The pandemic struck when the running community was shaken by fear. Races across the country started cancelling in chilling sequence as a result. Boston Marathon, the iconic race, held out hope by rescheduling its date from mid-April to October. The October race was cancelled. This was the first time that the race had been cancelled in its 123-year history.
Many runners long for race experience but it is clear that most races will not be returning online in the foreseeable future. What can a runner do in this new environment? What can we do to experience the excitement and thrill of racing in this new environment? Virtual racing is one way to experience the thrill of racing in this current situation.
Virtual races are a popular alternative for traditional racing. They come in many flavors. Virtual races can be used as distance challenges such as 5K, 10K or half-marathon.
There might be different rules for the races. For example, there might be a minimum distance that must be covered in a given race day or a number of dates on which participants can participate. Some virtual races have leaderboards and rankings that can be verified using data from your Fitbit. Others are more casual and are structured almost as a fun run. The main goal is to get some exercise on a given day.
The Big Surreal Marathon is a unique virtual race. You have five options for virtual challenges, ranging from a 5K to marathon. There is also the option to run multiple races. You earn more prizes and swag the more you complete. You have plenty of time to complete multiple challenges, and the race window remains open for 30 days.

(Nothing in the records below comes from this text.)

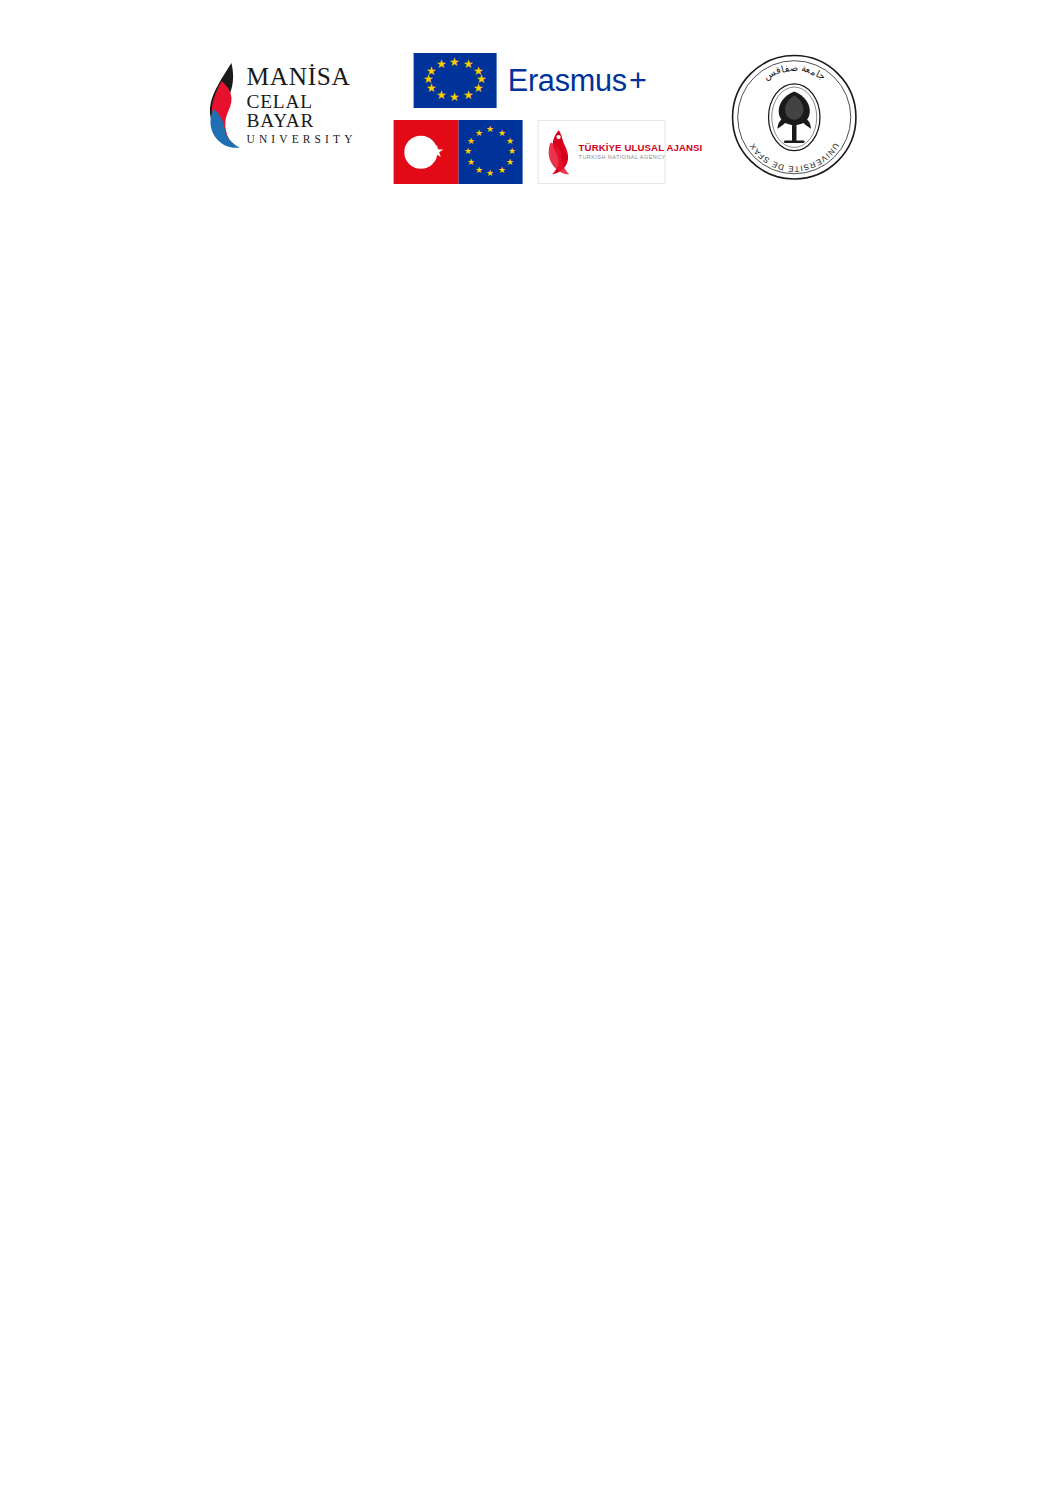MANİSA
CELAL BAYAR
UNIVERSITY
★ ★ ★ ★ ★ ★ ★ ★ ★ ★ ★ ★
Erasmus+
★
★ ★ ★ ★ ★ ★ ★ ★ ★ ★ ★ ★
TÜRKİYE ULUSAL AJANSI
TURKISH NATIONAL AGENCY
جامعة صفاقس UNIVERSITE DE SFAX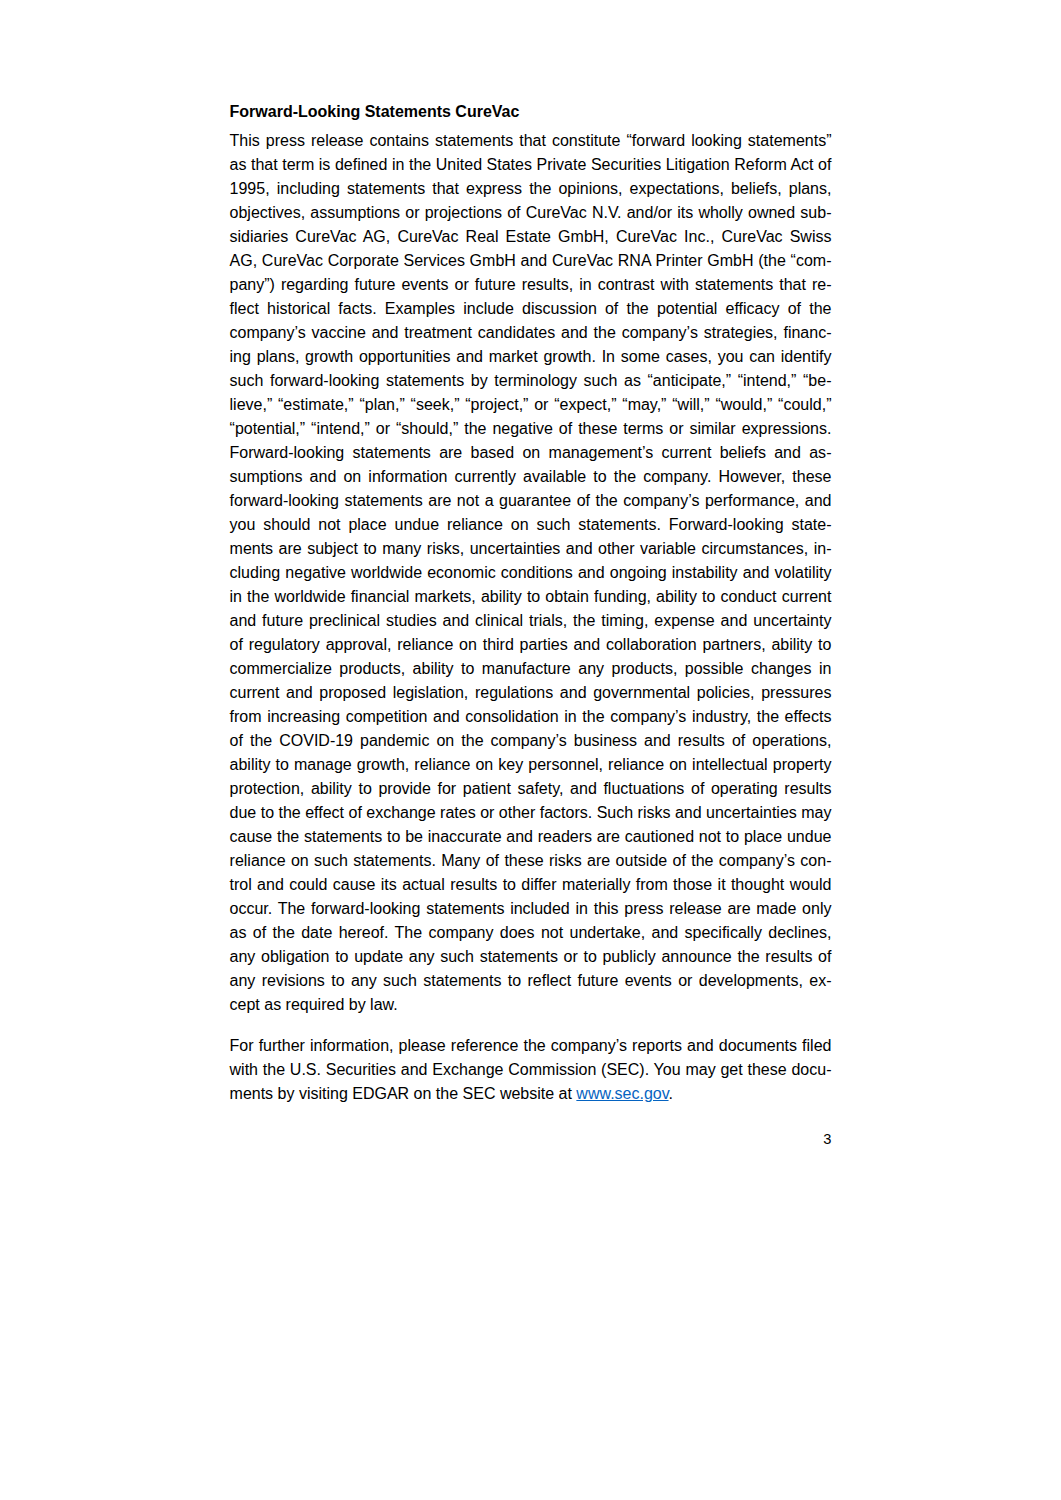Forward-Looking Statements CureVac
This press release contains statements that constitute “forward looking statements” as that term is defined in the United States Private Securities Litigation Reform Act of 1995, including statements that express the opinions, expectations, beliefs, plans, objectives, assumptions or projections of CureVac N.V. and/or its wholly owned subsidiaries CureVac AG, CureVac Real Estate GmbH, CureVac Inc., CureVac Swiss AG, CureVac Corporate Services GmbH and CureVac RNA Printer GmbH (the “company”) regarding future events or future results, in contrast with statements that reflect historical facts. Examples include discussion of the potential efficacy of the company’s vaccine and treatment candidates and the company’s strategies, financing plans, growth opportunities and market growth. In some cases, you can identify such forward-looking statements by terminology such as “anticipate,” “intend,” “believe,” “estimate,” “plan,” “seek,” “project,” or “expect,” “may,” “will,” “would,” “could,” “potential,” “intend,” or “should,” the negative of these terms or similar expressions. Forward-looking statements are based on management’s current beliefs and assumptions and on information currently available to the company. However, these forward-looking statements are not a guarantee of the company’s performance, and you should not place undue reliance on such statements. Forward-looking statements are subject to many risks, uncertainties and other variable circumstances, including negative worldwide economic conditions and ongoing instability and volatility in the worldwide financial markets, ability to obtain funding, ability to conduct current and future preclinical studies and clinical trials, the timing, expense and uncertainty of regulatory approval, reliance on third parties and collaboration partners, ability to commercialize products, ability to manufacture any products, possible changes in current and proposed legislation, regulations and governmental policies, pressures from increasing competition and consolidation in the company’s industry, the effects of the COVID-19 pandemic on the company’s business and results of operations, ability to manage growth, reliance on key personnel, reliance on intellectual property protection, ability to provide for patient safety, and fluctuations of operating results due to the effect of exchange rates or other factors. Such risks and uncertainties may cause the statements to be inaccurate and readers are cautioned not to place undue reliance on such statements. Many of these risks are outside of the company’s control and could cause its actual results to differ materially from those it thought would occur. The forward-looking statements included in this press release are made only as of the date hereof. The company does not undertake, and specifically declines, any obligation to update any such statements or to publicly announce the results of any revisions to any such statements to reflect future events or developments, except as required by law.
For further information, please reference the company’s reports and documents filed with the U.S. Securities and Exchange Commission (SEC). You may get these documents by visiting EDGAR on the SEC website at www.sec.gov.
3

Virtual after-parties are a common feature of many virtual races. Zoom is always inspiring to see thousands of smiling Zoom participants talking about their race experiences and general life.
Virtual racing allows me to stay motivated and reach my goals in a time where it seems even more important than ever. Virtual racing is a way to cross a finish line in a world that is full of uncertainty. It’s a comforting thing.
Dean Karnazes Fitbit blog explains the virtues of virtual racing.